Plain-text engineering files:

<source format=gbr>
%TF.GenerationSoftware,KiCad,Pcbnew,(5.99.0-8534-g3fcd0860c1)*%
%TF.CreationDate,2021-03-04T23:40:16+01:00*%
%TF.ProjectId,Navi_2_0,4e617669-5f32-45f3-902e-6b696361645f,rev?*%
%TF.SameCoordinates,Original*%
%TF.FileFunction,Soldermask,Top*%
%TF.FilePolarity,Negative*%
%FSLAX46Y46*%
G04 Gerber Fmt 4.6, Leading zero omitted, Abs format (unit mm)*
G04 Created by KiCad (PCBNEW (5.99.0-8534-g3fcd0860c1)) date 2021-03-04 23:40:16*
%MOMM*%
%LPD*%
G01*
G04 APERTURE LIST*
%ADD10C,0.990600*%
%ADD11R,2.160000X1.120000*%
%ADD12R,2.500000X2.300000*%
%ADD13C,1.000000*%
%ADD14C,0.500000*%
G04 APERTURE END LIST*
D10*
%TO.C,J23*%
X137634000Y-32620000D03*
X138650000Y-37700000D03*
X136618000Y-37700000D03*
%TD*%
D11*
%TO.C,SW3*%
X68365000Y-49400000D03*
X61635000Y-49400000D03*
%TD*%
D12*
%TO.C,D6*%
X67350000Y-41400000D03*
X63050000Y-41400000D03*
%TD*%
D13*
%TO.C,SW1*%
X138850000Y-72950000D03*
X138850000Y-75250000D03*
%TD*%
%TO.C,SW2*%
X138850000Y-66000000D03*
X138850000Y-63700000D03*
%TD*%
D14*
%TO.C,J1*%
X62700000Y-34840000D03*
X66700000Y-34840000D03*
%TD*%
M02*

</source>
---
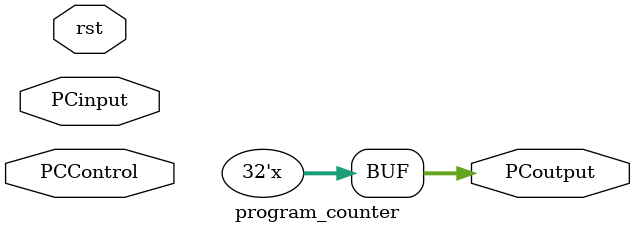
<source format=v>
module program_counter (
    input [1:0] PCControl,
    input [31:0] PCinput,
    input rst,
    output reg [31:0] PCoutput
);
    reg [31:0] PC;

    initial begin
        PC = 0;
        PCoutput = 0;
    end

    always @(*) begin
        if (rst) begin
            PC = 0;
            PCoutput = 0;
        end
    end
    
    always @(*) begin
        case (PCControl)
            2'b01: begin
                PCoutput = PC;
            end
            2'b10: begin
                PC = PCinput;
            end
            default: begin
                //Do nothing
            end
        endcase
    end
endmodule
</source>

§ Exercise
All lines above containing the string "format" are to be collected.

§ Problem solution
<source format=gbr>
G04 Gerber Fmt 4.6, Leading zero omitted, Abs format (unit mm)*
<source format=v>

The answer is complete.